Interim Chief Operating Officer Eric Bakken told the Star Tribune that the world's largest operator of hair salons will trim, at a minimum, 25 brands from its stable of 50. Regis' brands include Supercuts, MasterCuts, SmartStyle and CostCutters.

The company plans to convert most of the affected salons to the remaining brands. But Bakken says Regis will need to close some stores. He declined to disclose a figure but said the percentage of closed salons will be less than 10 percent of the company's 7,500 salons, which doesn't include franchises, in North America.

"We probably made [the business] more complicated than it had to be," said Mark Fosland, the company's senior vice president of finance.

Regis plans to redirect many salons to its strongest-performing brands like Supercuts, Hair Masters, and First Choice in Canada. The company has already converted about 80 stores to its Supercuts banner, mostly in Chicago, with another 30 to 50 salons scheduled for a brand makeover later this year.

The company will organize its remaining brands into one of three consumer segments: value, value with full service, and premium.

Reducing Regis' brand portfolio plays a crucial role in the company's turnaround strategy. The struggling firm has been hampered by mounting costs and more than three consecutive years of declines of sales at stores open for at least a year, a key measure of retail growth.

Last fall, Starboard Value LP, a New York-based hedge fund, successfully placed three candidates on Regis' board of directors, promising investors that it would cut costs and restore growth. The firm estimated the North American salon business accounted for nearly 40 percent of Regis' $310 million in general administrative costs last year.

The company recently laid off 110 employees, or 10 percent of its corporate staff.

Over the years, Regis had acquired dozens of regional brands that boosted annual sales.

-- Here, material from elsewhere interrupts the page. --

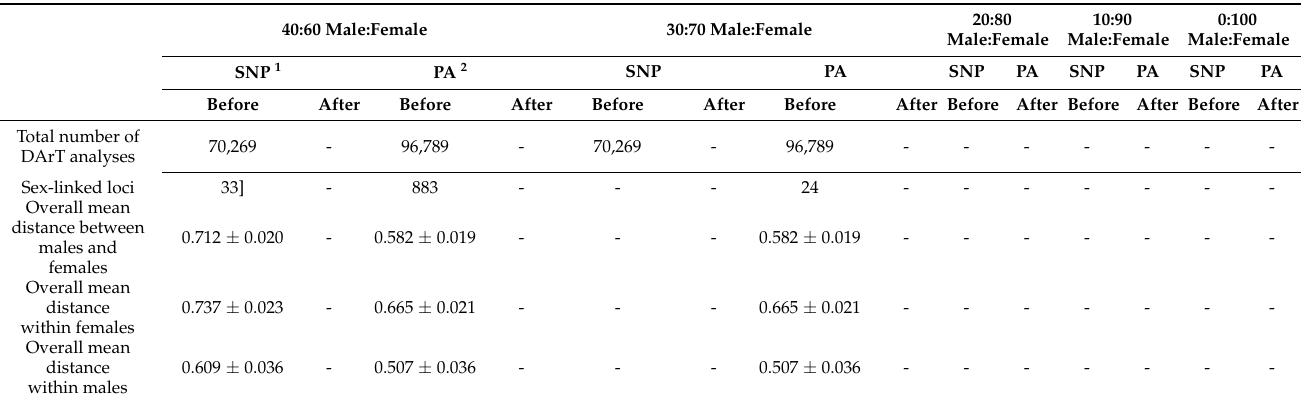
Table 2. DArT analysis of 10 male and 12 female rice field frogs ( Hoplobatrachus rugulosus , Wiegmann, 1834) (ZZ/ZW sex determination type).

But Regis often operated each brand as its own company, resulting in a confusing hodgepodge of overlapping businesses, analysts say.

"It appears that the subsequent post-merger integration process may have failed to consolidate the numerous brands ... necessary to achieve [cost] benefits," James Miller, an analyst at Institutional Shareholder Services, wrote in a report.

Worse yet, the brands looked exactly the same to the customer, Bakken said.

Brand trimming alone won't get the job done, officials say. Regis desperately needs to start growing sales again.

Increasingly buffeted by competition from chains like Fantastic Sams and Great Clips, Regis' same-store sales have fallen for 14 consecutive quarters, a trend that's likely to continue for the foreseeable future. Regis already expects same-store sales to decline between 2.5 percent and 3.5 percent in fiscal 2012.

Ideally, Regis would like same-store sales to rise from 2 to 4 percent, said Fosland, Regis' finance executive.

"We're not like Apple," he said. Same-store sales are "never going to hit 10 percent. Our industry is glacial."